* [Sezione del documento]
::::
A cosa serve un partito
di Alfredo Reichlin
È tempo di rendere chiare le ragioni di fondo e il disegno strategico che fondano una operazione come quella di dar vita a un grande partito riformista. Davvero non basta decidere le date e il gruppo di comando. Un partito vero non può nascere da una necessità contingente ma dal fatto che è venuto in gioco qualcosa che riguarda il destino del paese, cioè dal fatto che siamo in una situazione che necessariamente rimette in discussione la struttura politica esistente.
Siamo, oggi, in Italia a questo punto? Al punto cioè che è venuta al pettine una questione che riguarda non le cronache del Palazzo ma la storia del paese? Io penso di sì. E mi sembra stupefacente che gli eredi di partiti con storie secolari che hanno fatto l’Italia e che sono ancora grandi comunità umane non si misurano apertamente con questo quesito.
Sia chiaro che io non parlo così perché non vedo l'anacronismo del sistema politico attuale. Sono convinto che come in altri passaggi cruciali, si tratta di dar vita a una «forza nuova per una situazione storica nuova». Del resto questo fece la socialdemocrazia nordica la quale diventò egemone perché negli anni '30 inventò quel compromesso democratico con il capitalismo industriale e si dette gli strumenti per sostenerlo: il partito di massa, il sindacato, il Welfare.
Questo aveva fatto la borghesia reazionaria italiana quando nel primo dopoguerra, a fronte dell'avvento della società di massa e al fallimento del vecchio notabilato liberale inventò un partito nuovo, mai visto prima in Europa: una forza totalitaria capace di organizzarsi in modo capillare nella società di massa; il partito fascista. Questo fece Togliatti quando trasformò il Pci in un partito di popolo, rinunciando al modello leninista dei «rivoluzionari di professione» per ricollocare la sinistra, sulla base del pensiero di Gramsci, nella storia d'Italia.
Questo è oggi il nostro problema. Se dopo anni di discussioni e di tentativi l'Ulivo non è riuscito - almeno finora - a trasformarsi in un partito c'è una ragione. Al fondo essa è la stessa per cui anche i partiti esistenti si sono svuotati, riducendosi in sostanza a «partiti degli eletti». Voglio dire che perché venga avanti una nuova classe dirigente bisogna fare i conti con la cultura politica che ha dominato questi anni e che aveva scambiato quella che era una crisi organica dello «Stato storico» italiano con i guai creati da una cosidetta «partitocrazia»; per cui una volta liquidata questa, il paese sarebbe tornato normale. In realtà ciò che veniva meno era quello straordinario impasto di fattori economici e politici (dal ruolo dello Stato e dell'economia «mista» fino al compito di mediazione politica e sociale svolto dalla Dc e alla straordinaria funzione di progresso e di garanzia degli interessi popolari a cui assolse la sinistra); cioè quei fattori che avevano trasformato l'Italia povera e contadina in una potenza industriale con un tenore di vita tra i più alti del mondo. Si apriva così un problema grandissimo, che - dovrebbe essere chiaro adesso - non era alla portata di un riformismo sostanzialmente subalterno al cosidetto «pensiero unico». In più si teorizzò la fine dei partiti ma non so quanti si resero conto di cosa ciò comportava. È evidente che quel ruolo dei partiti e quel sistema politico non erano più proponibili, ma bisognava sapere quale vuoto si creava. Vivevamo in Italia e non a Westminister, e la Costituzione italiana era un così forte strumento democratico in quanto lo era in modo vivente, e ciò per il fatto che, attraverso le identità collettive, si creavano nuovi diritti di cittadinanza e, al tempo stesso, nuove forme di partecipazione e di rappresentanza.
::::
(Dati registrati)

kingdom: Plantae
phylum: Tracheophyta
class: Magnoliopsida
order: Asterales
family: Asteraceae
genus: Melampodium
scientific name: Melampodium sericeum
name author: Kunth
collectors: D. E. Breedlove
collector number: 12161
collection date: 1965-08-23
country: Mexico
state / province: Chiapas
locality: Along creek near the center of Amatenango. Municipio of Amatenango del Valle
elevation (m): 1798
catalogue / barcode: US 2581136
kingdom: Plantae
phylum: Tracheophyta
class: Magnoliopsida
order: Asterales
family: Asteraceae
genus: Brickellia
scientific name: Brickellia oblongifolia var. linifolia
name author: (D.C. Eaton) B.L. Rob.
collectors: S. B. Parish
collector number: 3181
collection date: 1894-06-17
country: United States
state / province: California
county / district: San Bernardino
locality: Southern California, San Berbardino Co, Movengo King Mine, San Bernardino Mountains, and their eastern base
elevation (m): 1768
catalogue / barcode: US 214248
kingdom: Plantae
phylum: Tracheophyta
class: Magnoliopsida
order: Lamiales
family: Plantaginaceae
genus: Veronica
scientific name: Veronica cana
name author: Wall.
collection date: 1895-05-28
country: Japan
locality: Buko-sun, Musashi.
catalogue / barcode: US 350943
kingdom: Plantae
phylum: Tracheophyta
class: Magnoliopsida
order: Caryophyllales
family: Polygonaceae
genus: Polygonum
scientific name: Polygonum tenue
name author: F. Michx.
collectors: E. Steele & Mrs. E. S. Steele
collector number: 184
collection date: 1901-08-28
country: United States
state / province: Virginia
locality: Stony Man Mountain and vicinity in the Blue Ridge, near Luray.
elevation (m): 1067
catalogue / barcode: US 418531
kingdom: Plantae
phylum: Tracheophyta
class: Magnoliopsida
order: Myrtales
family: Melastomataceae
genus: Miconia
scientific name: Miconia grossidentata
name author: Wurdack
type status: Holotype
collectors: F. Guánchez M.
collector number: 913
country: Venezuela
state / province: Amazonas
::::
* [Problema da risolvere]
Continua, per favore, l'articolo su a cosa serve un partito riformista, riprendendo subito dopo la sua ultima frase.

* [Risposta al compito]
Dopotutto, in ciò era consistita la tanto vituperata democrazia dei partiti, nelle sue luci e nelle sue ombre. La forza dei governi dipendeva in larga misura dalla capacità dei partiti di mediare un arco sempre più ampio di domande: col risultato di condizionarli (a volte anche troppo) ma al tempo stesso di dilatare lo spazio pubblico e di mettere la politica in grado di progettare un futuro attraverso una nuova combinazione delle forze, delle idee e delle culture, certo non astraendo dalle logiche e dalle pressioni del potere economico ma non facendosi schiacciare da esse. Questa fu la sostanza del compromesso democratico col capitalismo. Esso si basava sul fatto che l'economia era di mercato, ma non la società. Questa non si faceva ridurre a una somma di individui tenuti insieme solo dallo scambio economico. Era una umanità. Ciò che la caratterizzava erano fattori storici, culturali, affettivi, identitari. E fu in questo modo molto concreto che - non dimentichiamolo - è stata costruita la democrazia repubblicana.
È questo il vuoto che si era aperto. Con in più l'avvento di una mondializzazione basata su una drammatica asimmetria tra la potenza di una economia che non ha frontiere e il potere di una politica ancora localistica (ivi compresi i ridotti poteri degli stati europei rispetto alla superpotenza americana). Non è questo, al fondo, che ha costretto i partiti a rattrappirsi in strutture separate dalla società e, soprattutto, ha spostato fuori dalle istituzioni rappresentative il potere vero?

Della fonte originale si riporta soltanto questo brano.